Quando a xícara chegou, ela sorriu sem motivo grande. Só porque estava quente, porque o pão veio do jeito que ela gostava, porque o sol batia manso na mesa, porque ninguém estava cobrando nada. Era pouco. E, ao mesmo tempo, era imenso.
Marcelo passou ali por acaso — ou talvez o bairro ainda gostasse de seus pequenos roteiros — e a reconheceu de longe. Aproximou-se devagar, sem invadir.
— Posso?
Clarice apontou para a cadeira da frente.
Conversaram como velhos conhecidos. Ele contou que o pai tinha melhorado. Ela contou do trabalho novo. Riram de coisas pequenas. Em nenhum momento houve pressa de transformar aquilo em amor, como se a vida devesse uma recompensa romântica por tanto sofrimento.
Antes de ir embora, Marcelo fez a mesma pergunta de meses antes, mas agora com um cuidado quase tímido:
— E então… você tá feliz?
Clarice olhou para a rua, para a xícara quase vazia, para as próprias mãos descansando sobre a mesa.
Pensou na dor, no susto, na falta de dinheiro, no medo do futuro.

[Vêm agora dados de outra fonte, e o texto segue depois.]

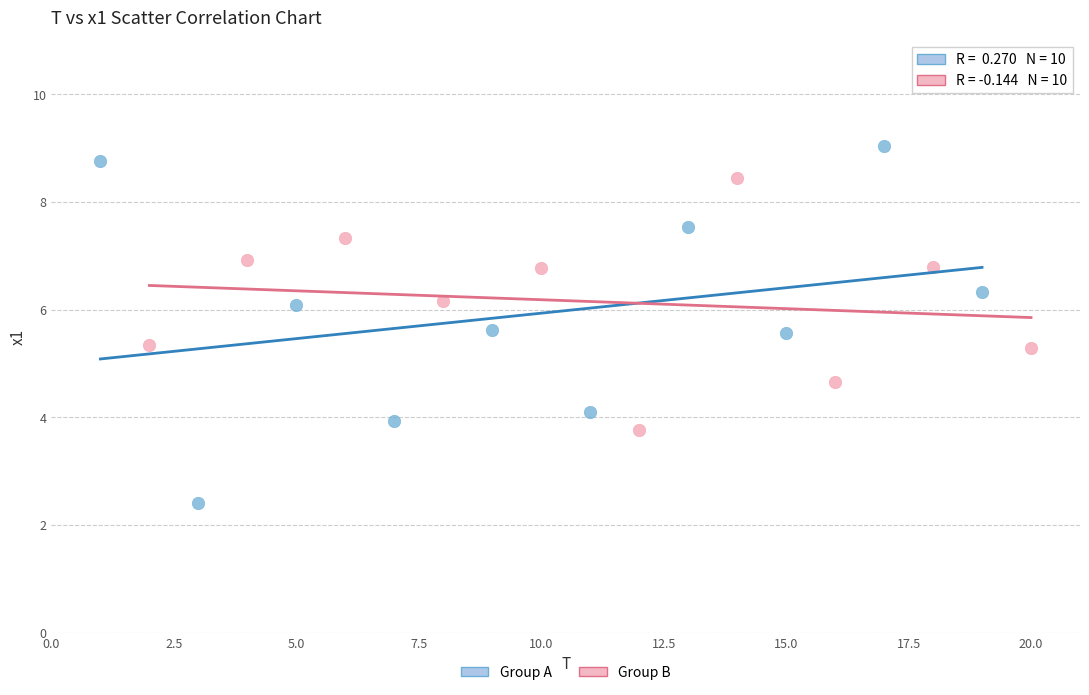

What are all the series names shown in the legend?

Group A, Group B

Pensou na mala pequena, no abraço da irmã, na voz do filho dizendo “eu vou com você”. Pensou na mãe confessando a prisão que nunca teve coragem de nomear. Pensou, principalmente, na mulher que tinha passado anos se confundindo com suas obrigações.
Então voltou os olhos para ele e respondeu, com a sinceridade tranquila de quem finalmente tinha parado de mentir para si mesma:
— Ainda tô aprendendo. Mas agora, pelo menos, a minha vida voltou a parecer minha.
Marcelo sorriu. Não aquele sorriso de quem conquista. O de quem entende.
Clarice saiu dali andando devagar, sentindo o vento mexer de leve no cabelo preso, e percebeu que felicidade talvez não fosse aquela explosão bonita que ela tinha procurado em vão na memória. Talvez, para mulheres como ela, felicidade começasse menor.
Começasse no dia em que a culpa perdesse força.
No dia em que a casa deixasse de ser cela.
No dia em que um filho visse a mãe partir e, em vez de chamá-la de egoísta, chamasse de corajosa.
Começasse no instante simples e brutal em que uma mulher, depois de uma vida inteira servindo, finalmente tivesse coragem de se perguntar — e de responder — o que queria fazer com o tempo que ainda lhe restava.